Het contrast kon bijna niet groter als wanneer daarna uit de Marquee het vrolijke geluid van componist André Brasseur en zijn band komt. Met zijn 76 jaar is hij de oudste muzikant van deze editie, en het verhaal is opvallend: na jaren in de vergetelheid bracht een verzamelalbum hem terug in de spotlights, en sindsdien mag hij weer aantreden op festivals als deze. En gelukkig maar! De Marquee is goed gevuld, en men neuriet de deuntjes vrolijk mee. Brasseur zelf lijkt overdonderd door de respons, maar met deze strakke, passievolle uitvoering en de grote glimlach van Brasseur is het enthousiasme bij het publiek niet meer dan logisch.

Dat er misschien net 20 man in The Shelter staat wanneer Dead! aanvangt mag hen niet uitmaken. Het jonge vijftal uit Londen geeft alles wat ze hebben, en het klinkt. Góéd. Als er al een vergelijking gemaakt kan worden: denk een My Chemical Romance sound in hun Cheers-era, gemixt met softe metalcore en wat pop punk hooks. Jammer is het alleen dat de jongens met 30 minuten al hun materiaal erdoorheen hebben geknald. Kom maar snel met dat eerste album! Wij van Snoozecontrol hebben al langer een oogje op melodische hardcoreband Defeater uit Boston. Vorig jaar nog schreven wij over hun ijzersterke optreden bij de Never Say Die Tour: en ook ditmaal schreeuwt zanger Derek Archambault vol overtuiging en emotie, het hart altijd op de tong – over verlies en liefde, over familie en oorlog. Het is dan ook onbegrijpelijk dat naast een handjevol fans in de pit, men simpelweg niet geïnteresseerd lijkt in wat er op het podium gebeurt. De fanatieke Our Last Night-fans alvast vooraan hebben het hier jammer genoeg echt niet begrepen. Enorm zonde: Defeater verdiende zoveel meer lof voor deze topprestatie.

Bij The Temper Trap in de Marquee is het allemaal net niks, om maar direct met de deur in huis te vallen. Met de begeleiding zit ‘t allemaal wel prima, maar vocaal zitten er vele missers tussen. Nummers sijpelen in elkaar over, om even opgeschud te worden met het bekendere ‘Science of Fear’. Waarom men hier dan toch staat, wordt duidelijk tegen het einde van de set: afsluiter ‘Sweet Disposition’ is wat men wil horen. Deze klinkt prima, en dan is het weer gedaan. Meer indrukken doet men op bij Henry Rollins (Black Flag), die hier in de Wablief?! een spoken-word optreden verzorgt. Met verhalen over zijn jeugd, anekdotes over Johnny Ramone, enkele flauwe inkoppertjes, maar ook een ongelofelijk optimisme over de mensheid weet hij de aanwezigen tot nadenken te zetten. Er wordt instemmend geknikt, geklapt en gejoeld. Of u ‘t met hem eens bent of niet, het was zeker het luisteren waard.

★ ★ ★

INSTRUCTIES
**a.** Geef bij elk van de volgende beweringen aan of zij overeenstemt met het festivalverslag, en citeer telkens letterlijk de woorden die de doorslag geven: (i) André Brasseur is de oudste muzikant van deze editie. (ii) Dead! is een band uit Boston. (iii) Henry Rollins verzorgt in de Wablief?! een spoken-word optreden.
**b.** Schrijf uit het festivalverslag de passage over die begint bij "Bij The Temper" en eindigt bij "het luisteren waard.".

MATERIAAL
★ ★ ★

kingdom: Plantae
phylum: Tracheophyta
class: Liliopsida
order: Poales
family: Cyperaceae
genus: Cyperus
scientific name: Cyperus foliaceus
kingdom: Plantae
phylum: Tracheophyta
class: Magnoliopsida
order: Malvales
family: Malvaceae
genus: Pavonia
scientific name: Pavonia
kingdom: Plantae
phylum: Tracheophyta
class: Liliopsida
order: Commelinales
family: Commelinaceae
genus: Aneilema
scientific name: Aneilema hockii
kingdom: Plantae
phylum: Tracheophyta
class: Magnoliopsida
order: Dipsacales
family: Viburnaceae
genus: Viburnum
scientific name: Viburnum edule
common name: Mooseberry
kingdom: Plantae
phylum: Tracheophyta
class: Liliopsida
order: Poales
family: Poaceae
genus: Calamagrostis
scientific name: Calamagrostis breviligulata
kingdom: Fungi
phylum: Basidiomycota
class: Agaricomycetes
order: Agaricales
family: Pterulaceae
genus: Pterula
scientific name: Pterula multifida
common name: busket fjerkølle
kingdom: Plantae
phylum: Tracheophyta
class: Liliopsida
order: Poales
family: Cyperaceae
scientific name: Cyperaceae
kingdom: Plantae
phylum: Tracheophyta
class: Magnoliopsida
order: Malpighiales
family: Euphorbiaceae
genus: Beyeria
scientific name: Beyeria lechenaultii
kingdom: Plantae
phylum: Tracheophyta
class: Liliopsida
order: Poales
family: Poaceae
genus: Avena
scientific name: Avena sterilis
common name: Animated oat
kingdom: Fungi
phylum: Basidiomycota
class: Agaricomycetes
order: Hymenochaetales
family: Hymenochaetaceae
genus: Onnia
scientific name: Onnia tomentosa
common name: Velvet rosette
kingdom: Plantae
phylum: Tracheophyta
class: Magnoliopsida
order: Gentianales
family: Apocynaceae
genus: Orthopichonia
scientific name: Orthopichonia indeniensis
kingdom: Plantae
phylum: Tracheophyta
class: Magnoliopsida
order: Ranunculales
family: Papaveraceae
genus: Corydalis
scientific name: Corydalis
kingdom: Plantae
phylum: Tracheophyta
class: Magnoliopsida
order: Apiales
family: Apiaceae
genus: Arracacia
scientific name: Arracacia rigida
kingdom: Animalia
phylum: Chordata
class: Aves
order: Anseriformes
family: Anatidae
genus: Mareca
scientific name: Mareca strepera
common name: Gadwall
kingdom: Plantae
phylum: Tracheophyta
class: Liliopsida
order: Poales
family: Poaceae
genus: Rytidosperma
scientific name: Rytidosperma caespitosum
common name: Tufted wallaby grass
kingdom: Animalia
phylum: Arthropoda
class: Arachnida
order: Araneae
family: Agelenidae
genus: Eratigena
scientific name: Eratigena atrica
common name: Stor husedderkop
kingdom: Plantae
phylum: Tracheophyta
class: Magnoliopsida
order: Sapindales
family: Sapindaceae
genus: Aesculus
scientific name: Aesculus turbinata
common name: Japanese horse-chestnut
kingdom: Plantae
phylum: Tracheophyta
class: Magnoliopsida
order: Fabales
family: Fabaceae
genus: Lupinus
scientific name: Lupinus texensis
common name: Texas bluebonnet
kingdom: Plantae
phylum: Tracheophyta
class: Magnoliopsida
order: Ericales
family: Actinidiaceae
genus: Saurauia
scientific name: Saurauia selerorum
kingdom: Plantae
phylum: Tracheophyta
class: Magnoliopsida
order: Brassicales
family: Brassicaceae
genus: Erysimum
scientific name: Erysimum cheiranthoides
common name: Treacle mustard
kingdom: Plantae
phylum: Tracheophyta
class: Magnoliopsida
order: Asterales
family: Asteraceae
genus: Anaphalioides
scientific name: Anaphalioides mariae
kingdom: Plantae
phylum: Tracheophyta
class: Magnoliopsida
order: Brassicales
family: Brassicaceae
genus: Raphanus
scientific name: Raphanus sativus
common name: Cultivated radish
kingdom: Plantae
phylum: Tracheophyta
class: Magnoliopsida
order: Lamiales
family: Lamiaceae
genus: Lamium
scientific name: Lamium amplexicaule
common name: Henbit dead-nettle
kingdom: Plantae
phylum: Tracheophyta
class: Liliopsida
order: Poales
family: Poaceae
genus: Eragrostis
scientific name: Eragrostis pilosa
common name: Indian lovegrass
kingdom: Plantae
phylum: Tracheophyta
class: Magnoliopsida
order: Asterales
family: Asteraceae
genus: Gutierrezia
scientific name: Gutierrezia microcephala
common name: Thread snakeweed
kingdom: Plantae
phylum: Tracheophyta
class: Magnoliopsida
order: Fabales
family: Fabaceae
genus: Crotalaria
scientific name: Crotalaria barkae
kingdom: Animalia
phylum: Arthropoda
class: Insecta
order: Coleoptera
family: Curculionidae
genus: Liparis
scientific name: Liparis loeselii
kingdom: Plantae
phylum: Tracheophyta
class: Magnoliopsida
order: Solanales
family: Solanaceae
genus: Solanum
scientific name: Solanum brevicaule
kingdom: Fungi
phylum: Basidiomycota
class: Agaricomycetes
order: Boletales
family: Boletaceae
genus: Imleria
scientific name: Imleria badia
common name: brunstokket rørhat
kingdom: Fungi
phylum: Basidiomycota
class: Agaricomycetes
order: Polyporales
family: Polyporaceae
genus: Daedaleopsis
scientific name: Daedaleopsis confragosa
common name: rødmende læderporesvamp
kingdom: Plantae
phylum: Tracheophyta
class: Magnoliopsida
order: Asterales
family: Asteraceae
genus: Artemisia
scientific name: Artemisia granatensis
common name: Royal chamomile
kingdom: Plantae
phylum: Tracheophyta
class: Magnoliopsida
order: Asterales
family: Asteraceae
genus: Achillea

★ ★ ★

UITWERKINGEN
**a.**
(i) Ja: "Met zijn 76 jaar is hij de oudste muzikant van deze editie"
(ii) Nee: "Het jonge vijftal uit Londen"
(iii) Ja: "die hier in de Wablief?! een spoken-word optreden verzorgt"

**b.**
Bij The Temper Trap in de Marquee is het allemaal net niks, om maar direct met de deur in huis te vallen. Met de begeleiding zit ‘t allemaal wel prima, maar vocaal zitten er vele missers tussen. Nummers sijpelen in elkaar over, om even opgeschud te worden met het bekendere ‘Science of Fear’. Waarom men hier dan toch staat, wordt duidelijk tegen het einde van de set: afsluiter ‘Sweet Disposition’ is wat men wil horen. Deze klinkt prima, en dan is het weer gedaan. Meer indrukken doet men op bij Henry Rollins (Black Flag), die hier in de Wablief?! een spoken-word optreden verzorgt. Met verhalen over zijn jeugd, anekdotes over Johnny Ramone, enkele flauwe inkoppertjes, maar ook een ongelofelijk optimisme over de mensheid weet hij de aanwezigen tot nadenken te zetten. Er wordt instemmend geknikt, geklapt en gejoeld. Of u ‘t met hem eens bent of niet, het was zeker het luisteren waard.